According to the central bank's latest Business Tendency Survey, the monthly Real Sector Confidence Index, which fell steadily from 98.3 in June 2008 to 52.3 in December 2008, has been rising from 59.4 in January, 62.6 in February, 67.8 in March, 85.1 in April and 96.9 in May to 99.4 last month. The central bank's Consumer Confidence Index, which fell steadily from 80.72 in September 2008 to 68.88 in November 2008, has been rising from 69.90 in December 2008, 71.56 in January, 74.01 in February, 74.77 in March and 80.75 in April to 83.28 in May. Although both these indices have to climb over 100 to indicate optimistic outlook, their recent upward trend is itself a cause of cautious optimism.
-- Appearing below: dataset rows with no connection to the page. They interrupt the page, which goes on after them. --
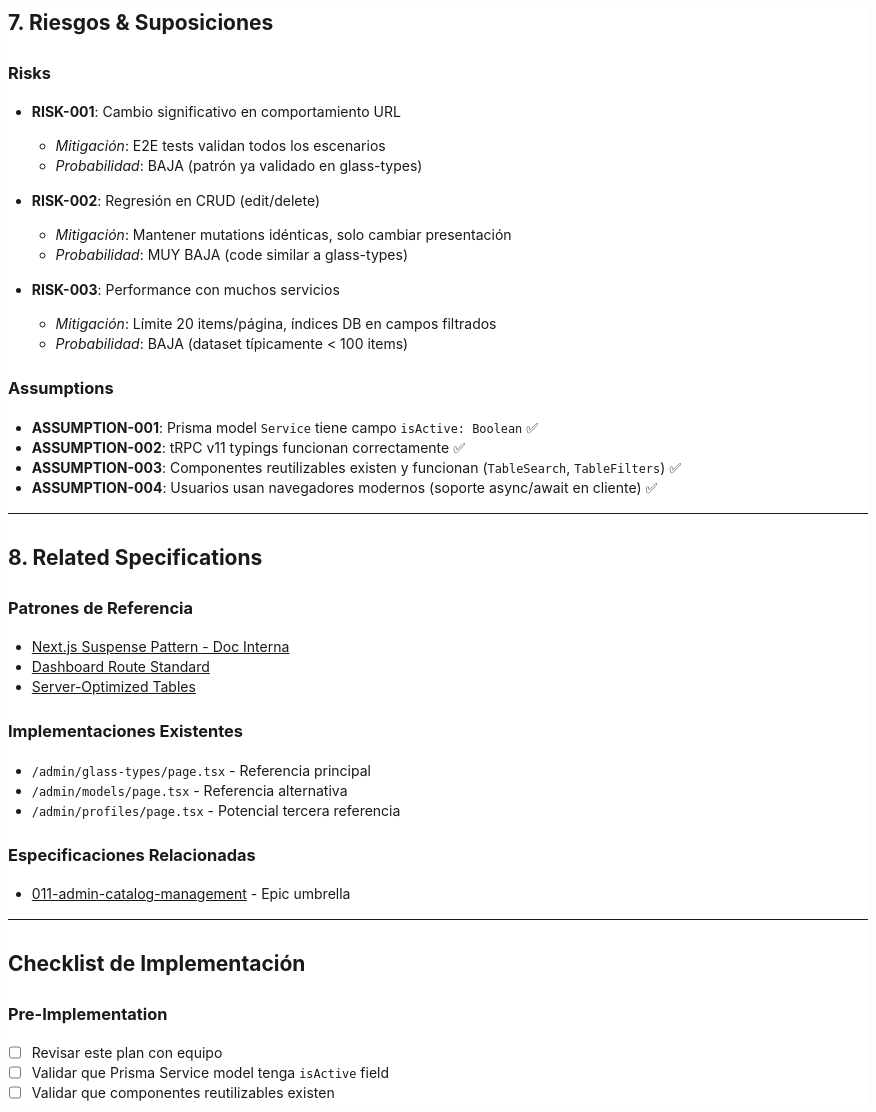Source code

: ## 7. Riesgos & Suposiciones

### Risks

- **RISK-001**: Cambio significativo en comportamiento URL
  - *Mitigación*: E2E tests validan todos los escenarios
  - *Probabilidad*: BAJA (patrón ya validado en glass-types)

- **RISK-002**: Regresión en CRUD (edit/delete)
  - *Mitigación*: Mantener mutations idénticas, solo cambiar presentación
  - *Probabilidad*: MUY BAJA (code similar a glass-types)

- **RISK-003**: Performance con muchos servicios
  - *Mitigación*: Límite 20 items/página, índices DB en campos filtrados
  - *Probabilidad*: BAJA (dataset típicamente < 100 items)

### Assumptions

- **ASSUMPTION-001**: Prisma model `Service` tiene campo `isActive: Boolean` ✅
- **ASSUMPTION-002**: tRPC v11 typings funcionan correctamente ✅
- **ASSUMPTION-003**: Componentes reutilizables existen y funcionan (`TableSearch`, `TableFilters`) ✅
- **ASSUMPTION-004**: Usuarios usan navegadores modernos (soporte async/await en cliente) ✅

---

## 8. Related Specifications

### Patrones de Referencia

- [Next.js Suspense Pattern - Doc Interna](../docs/next-suspense-pattern.instructions.md)
- [Dashboard Route Standard](../docs/dashboard-route-standard.md)
- [Server-Optimized Tables](../COPILOT_INSTRUCTIONS.md#server-optimized-data-tables)

### Implementaciones Existentes

- `/admin/glass-types/page.tsx` - Referencia principal
- `/admin/models/page.tsx` - Referencia alternativa
- `/admin/profiles/page.tsx` - Potencial tercera referencia

### Especificaciones Relacionadas

- [011-admin-catalog-management](../specs/011-admin-catalog-management/) - Epic umbrella

---

## Checklist de Implementación

### Pre-Implementation

- [ ] Revisar este plan con equipo
- [ ] Validar que Prisma Service model tenga `isActive` field
- [ ] Validar que componentes reutilizables existen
At the end of the week, the Turkish Statistics Institute (TurkStat) announced the latest inflation numbers. The 2003=100 based producer price index (PPI) rose by 0.94 percent on the last month, by 3.27 percent on last December and by a 12-month moving average rate of 7.34 percent, but declined by at an annual rate of 1.86 percent year-on-year relative to June 2008. In terms of the 12-month moving average, the PPI registered continued disinflation since the beginning of the year, with the inflation rate falling from 12.81 percent in January, 12.63 percent in February, 11.99 percent in March, 10.65 percent in April and 8.96 percent in May to 7.34 percent last month. The 2003=100 based consumer price index (CPI), on the other hand, rose by 0.11 percent on the last month, by 1.83 percent on last December, at an annual rate of 1.86 percent year-on-year relative to June 2008 and by a 12-month moving average rate of 9.08 percent. In terms of the 12-month moving average, the CPI, like the PPI, registered continued disinflation since the beginning of the year, with the inflation rate falling from 10.54 percent in January, 10.41 percent in February, 10.29 percent in March, 9.98 percent in April and 9.49 percent in May to 9.08 percent last month. We can conclude that the economic crisis has contributed to welcome disinflation in Turkey, helping the central bank greatly in its inflation targeting, but not creating (at least not yet) the danger of deflation.
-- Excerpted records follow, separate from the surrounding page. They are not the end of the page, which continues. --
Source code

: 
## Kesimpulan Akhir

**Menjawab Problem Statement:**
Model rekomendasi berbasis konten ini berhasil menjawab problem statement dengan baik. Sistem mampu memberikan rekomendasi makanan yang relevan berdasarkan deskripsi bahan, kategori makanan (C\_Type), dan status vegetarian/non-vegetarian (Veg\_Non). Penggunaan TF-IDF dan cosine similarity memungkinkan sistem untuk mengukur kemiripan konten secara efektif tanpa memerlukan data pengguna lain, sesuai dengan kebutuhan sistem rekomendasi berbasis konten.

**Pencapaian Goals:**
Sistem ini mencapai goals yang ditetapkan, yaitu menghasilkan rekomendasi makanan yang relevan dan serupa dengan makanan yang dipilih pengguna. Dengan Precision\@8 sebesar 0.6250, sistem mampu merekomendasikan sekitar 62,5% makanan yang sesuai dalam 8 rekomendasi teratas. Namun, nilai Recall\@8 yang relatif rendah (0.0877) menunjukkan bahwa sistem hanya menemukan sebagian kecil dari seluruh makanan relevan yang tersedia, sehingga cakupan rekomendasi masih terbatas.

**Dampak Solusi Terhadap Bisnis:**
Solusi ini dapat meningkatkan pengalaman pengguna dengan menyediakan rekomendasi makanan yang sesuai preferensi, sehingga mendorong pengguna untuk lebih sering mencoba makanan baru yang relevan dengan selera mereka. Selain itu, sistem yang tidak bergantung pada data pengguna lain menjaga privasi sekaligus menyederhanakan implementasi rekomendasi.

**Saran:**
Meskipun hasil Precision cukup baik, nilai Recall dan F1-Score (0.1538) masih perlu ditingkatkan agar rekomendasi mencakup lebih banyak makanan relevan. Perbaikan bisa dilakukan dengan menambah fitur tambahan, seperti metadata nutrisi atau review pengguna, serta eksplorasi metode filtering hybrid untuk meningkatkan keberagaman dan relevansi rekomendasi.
So, the Turkish economic crisis has been really bad, but its worst part seems to fortunately be already behind us. Still, I believe that the AK Party government, as insurance against an unseen catastrophic turn of events, should seek a new stand-by arrangement with the International Monetary Fund (IMF), which could actually speed up the recovery by raising both domestic and international confidence. Furthermore, in order to lay the foundations for sustained solid growth in the medium term, the government should resume its structural economic and political reforms, which it has not embraced in its second term as fervently as it had in its first term in office.